The occasional piece of my own and a generous helping of others' creations I find inspiring. Site is named for a beloved book by one of my favorite writers, Italo Calvino, whose fanciful work lights--and delights--my soul.

Thursday, July 1, 2010

From Against Happiness

p. 66
"Some of you probably remember the weirdness of long roadtrips. You loaded up in a rumbling old sedan. Once you left the precincts of your town you quickly found yourself on an old highway. The pavement was everywhere cracked and frequently pocked with potholes. As you jostled over the uneven surface, you didn’t think about grading the asphalt with fresh blacktop. Instead, you were mesmerized by those leaning and crazed-looking establishments on the road’s shoulder. You wondered what on earth could be in those buildings with chipping paint and rusty doors. You at least knew that it would be a little dark inside and that you would probably smell old burlap sacks and the faint odor of tar. You could definitely get some strange-shaped rock candy and maybe some cold chocolate milk. Behind the counter was probably a shadowy man smelling of wintergreen. Beyond those probable things, you had no idea what was inside that gas station or that tourist shop of that diner. You might find anything—pig’s feet or painted chicks or the skulls of cows or bullwhips or tough jerky or comics from forgotten wars or posters of Roy Rogers or a dried-up bat. You might recoil from these strange elements, but you would never forget them, not in a lifetime. You would also recall the melancholy atmospheres of those places, redolent of musty decay."

p. 105
"Melancholia is the profane ground out of which springs the sacred. Our hope that this claim is valid is what keeps most of us tenderly disposed toward the sadness of others, no matter how indulgent, and the gloom of our own hearts, regardless of the pain. We have a faith that the dejection will lead to affirmation. If we go on living without this embrace of the darkness, then we are left with the most horrific of situations: suffering is meaningless. If this were true, we likely could not long persist. We need to believe that our shadows generate the light. We must hold to this position. It is consent to the given, a graceful grasp of gravity, a yea to the thunderous no.

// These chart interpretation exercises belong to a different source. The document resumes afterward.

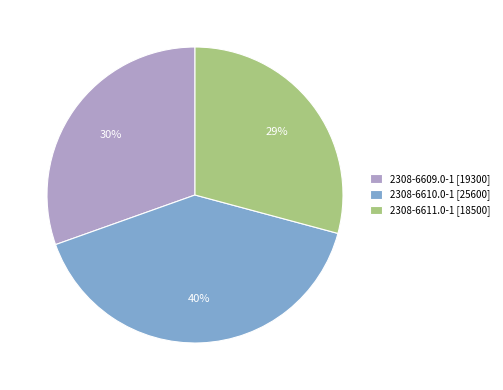

Which has a higher value, 2308-6610.0-1 [25600] or 2308-6609.0-1 [19300]?

2308-6610.0-1 [25600]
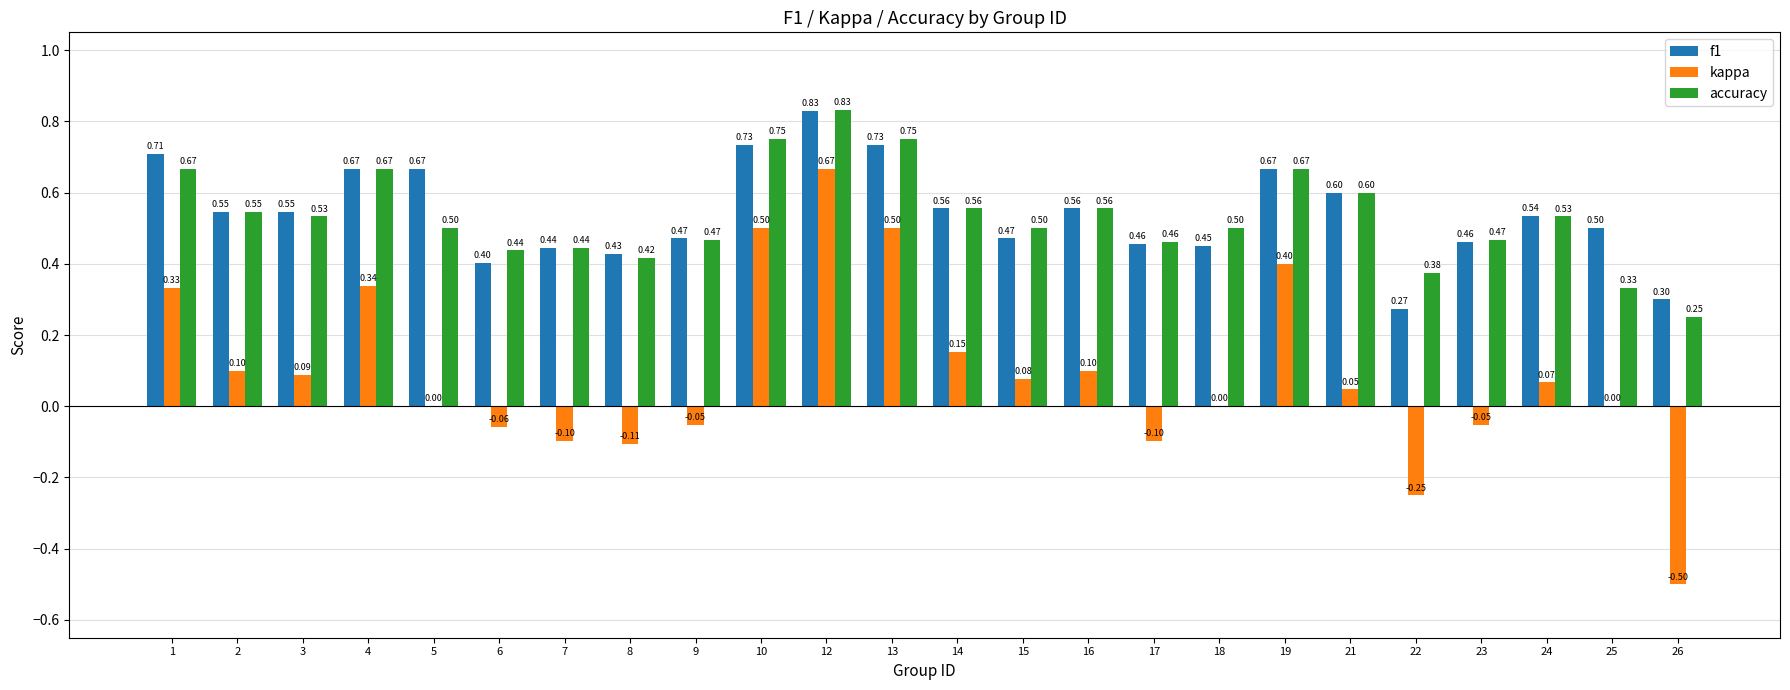

Is the value of kappa at 23 greater than the value of f1 at 16?

No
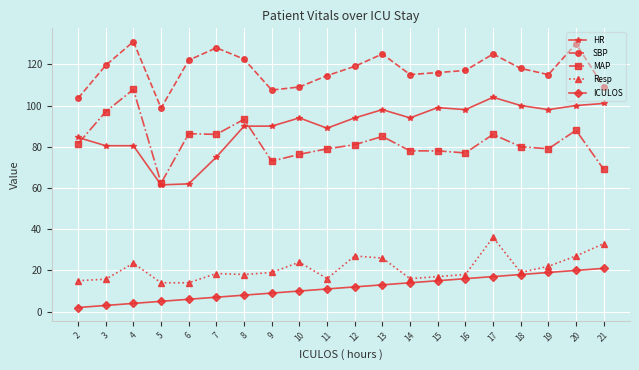

At which category does Resp reach its first local peak?

4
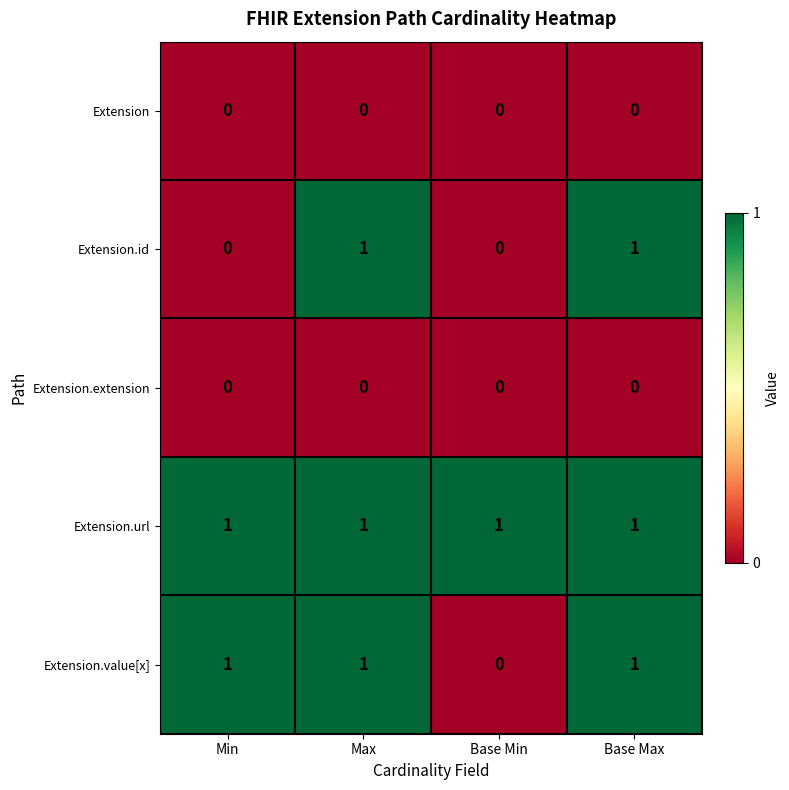

The Extension.value[x] series shows 0 at Base Max. True or false?

False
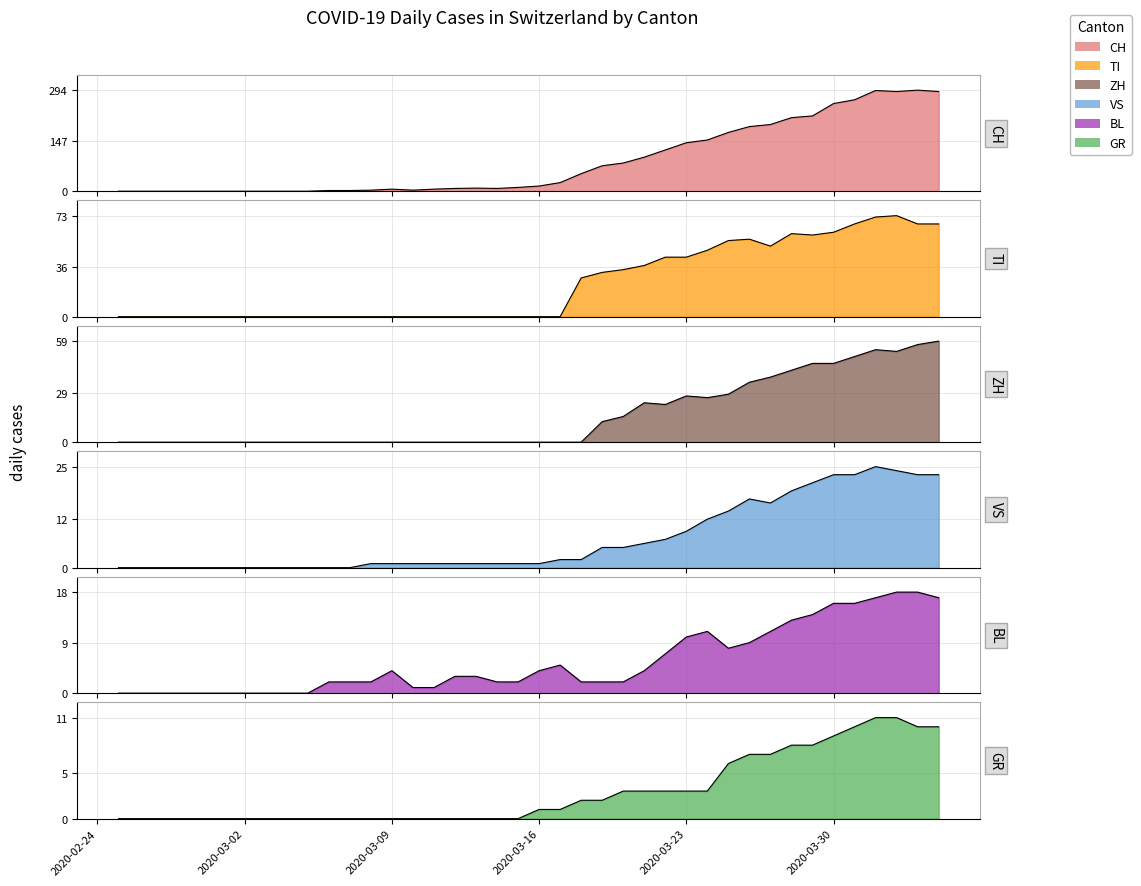

Is the value of BL at 2020-04-05 greater than the value of CH at 2020-04-15?

No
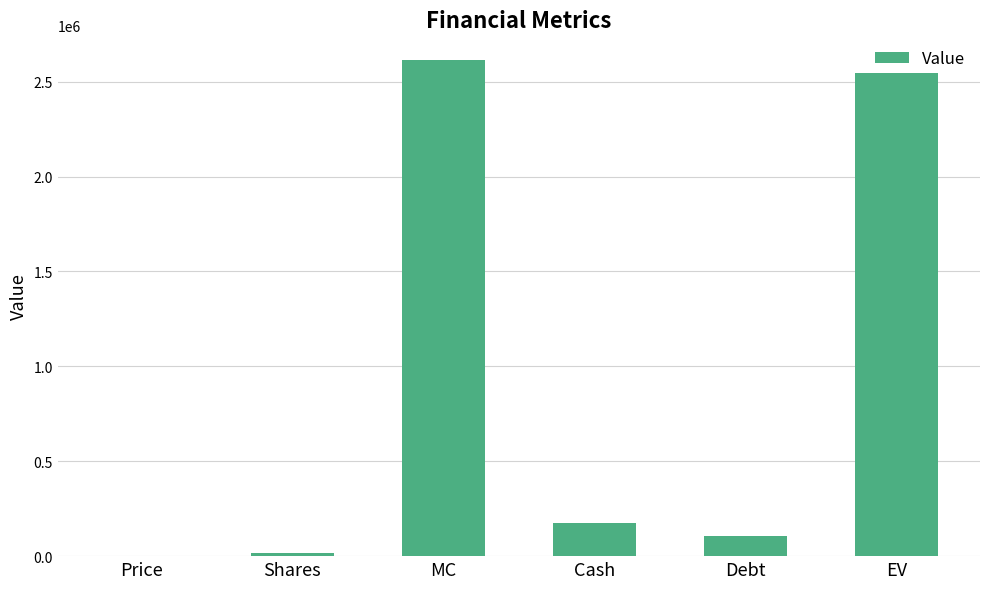

Reading left to right, extract all data points from this chart.

Price=169	Shares=15465	MC=2613585	Cash=172575	Debt=106042	EV=2547052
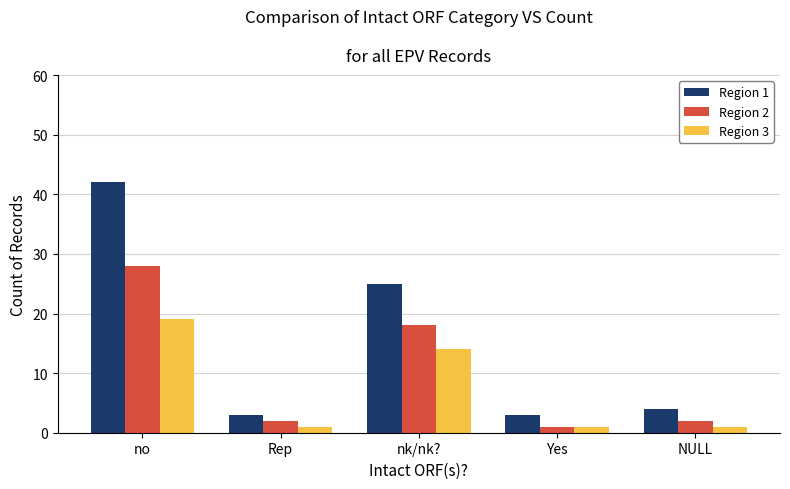

List the series in order of their overall mean, highest first.

Region 1, Region 2, Region 3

Creating doesn’t make us unhappy; unhappiness makes us creative. To create is to live, and in living, we want only to create more, to set our foundations deeper and reach higher toward the sky. If sadness is what makes us creative, then sadness is nothing else but life. Frowning is flourishing. The grouch is the 'ought,' the impetus to vigor. Plumb down into your interiors. There find the sullen ruler of the underworld. On his face is an ambiguous grimace. It is possibly a clenched product of the somber darkness. But it is more likely a squinting before the amber glow growing before his eyes."